Denise Southard says
Your instructions say to add vinegar but I don’t see it listed in the ingredients or where you tell us to mix the milk with the vinegar. Please clarify this for me. Thank you.
Dreena Burton says
oh thanks for catching that, my editing error, now fixed
Lucia Marino says
hi Dreena – in your reply to Denise Southard about vinegar as an ingredient in your Green Pancakes: I see lemon juice specified, but nowhere any mention of vinegar.
I’d love to make this recipe but I don’t dare without clarification from you. Thank you.
Dreena Burton says
Hi Lucia, I edited the recipe – do you see vinegar now?
Lucia Marino says
Does your re-edit suggest 1Tbsp vinegar as substitute for 1 Tbsp lemon juice?
I still do not see mention of vinegar in the re-edited recipe, whether I check from Firefox or Safari or DuckDuckGo.
Gail says
Hi Dreena,
Just bought some Mary’s garden fresh spinach today, so great timing on the recipe.
They also have some of their own fresh arugula available – large bunches – very nice.
Gail
Shelly says
Could you give a weight measurement on the spinach?
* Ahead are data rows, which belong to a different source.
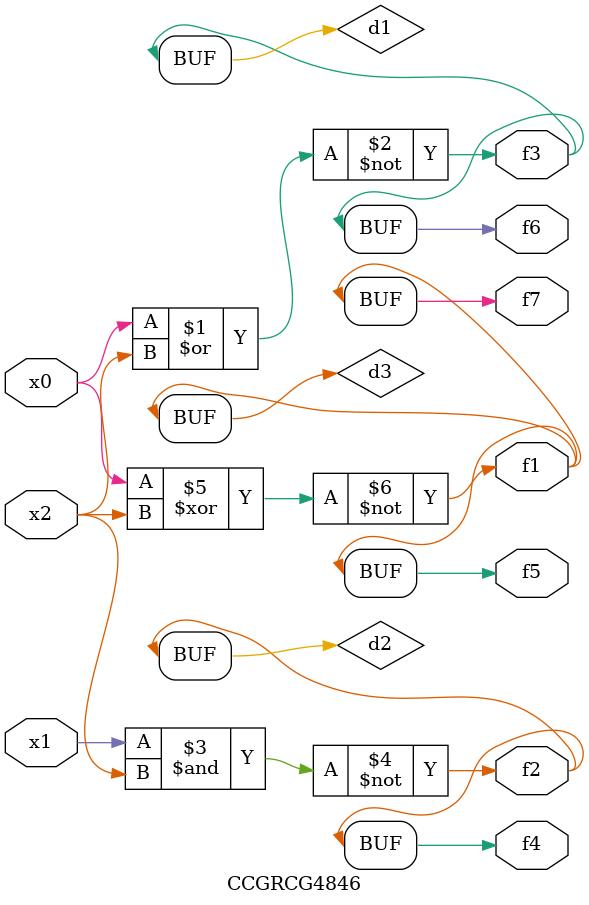
<source format=v>
module CCGRCG4846(
	input x0, x1, x2,
	output f1, f2, f3, f4, f5, f6, f7
);

	wire d1, d2, d3;

	nor (d1, x0, x2);
	nand (d2, x1, x2);
	xnor (d3, x0, x2);
	assign f1 = d3;
	assign f2 = d2;
	assign f3 = d1;
	assign f4 = d2;
	assign f5 = d3;
	assign f6 = d1;
	assign f7 = d3;
endmodule

</source>
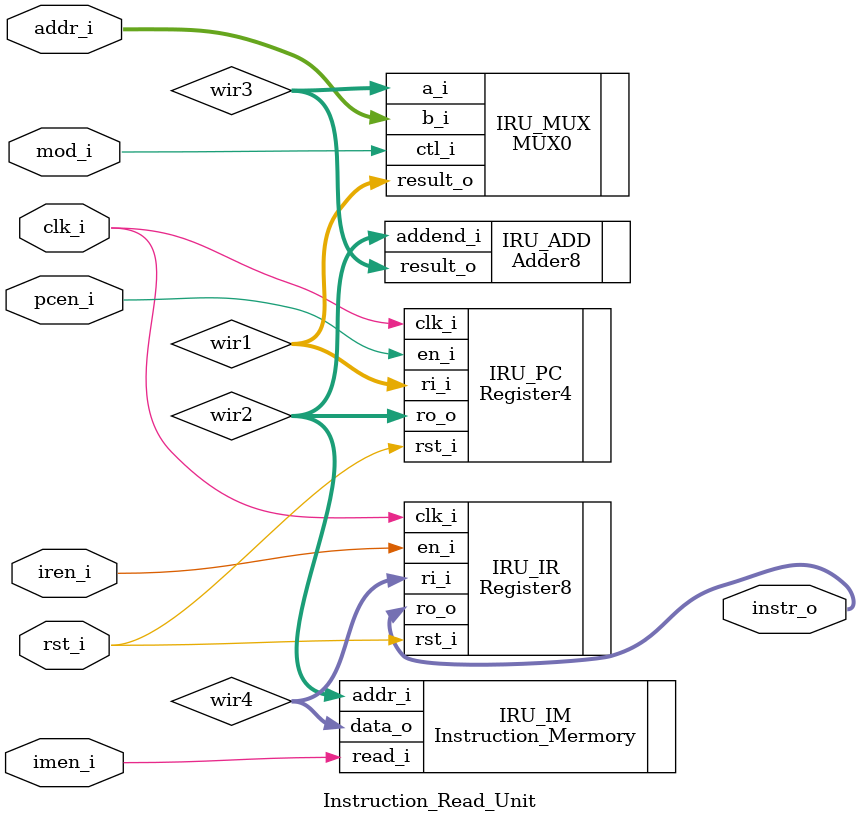
<source format=v>
module Instruction_Read_Unit(

input mod_i,pcen_i,imen_i,iren_i,clk_i,rst_i,
input [3:0] addr_i,
output[7:0] instr_o);

wire [3:0]wir1,wir2,wir3;
wire [7:0]wir4;
//wir1********pc输入
//wir2********PC输出
//wir3********adder输出
//wir4********IR输入

Register4 IRU_PC(.clk_i(clk_i),.rst_i(rst_i),.en_i(pcen_i),.ri_i(wir1),.ro_o(wir2),);
Instruction_Mermory IRU_IM(.read_i(imen_i),.data_o(wir4),.addr_i(wir2),);
MUX0	IRU_MUX(.a_i(wir3),.b_i(addr_i),.ctl_i(mod_i),.result_o(wir1),);
Adder8 IRU_ADD(.addend_i(wir2),.result_o(wir3),);
Register8 IRU_IR(.clk_i(clk_i),.rst_i(rst_i),.en_i(iren_i),.ri_i(wir4),.ro_o(instr_o),);

endmodule

</source>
I never know how to measure “packed” spinach leaves. How much do I pack them?
Dreena Burton says
Hi Shelly, sorry for the delay! I don’t weigh the spinach, just a big handful really. I grab a generous handful and that’s about a packed cup. You don’t have to pack it down firmly in the cup, just a little. It’s flexible, so you can wing it!
Marino Lucia says
Looks super delish! Would de-ribbed Swiss chard work as a spinach swap?
Dreena Burton says
Hi Lucia, I think it will be okay, I might use just a little less, as I find chard does have a stronger flavor. Enjoy!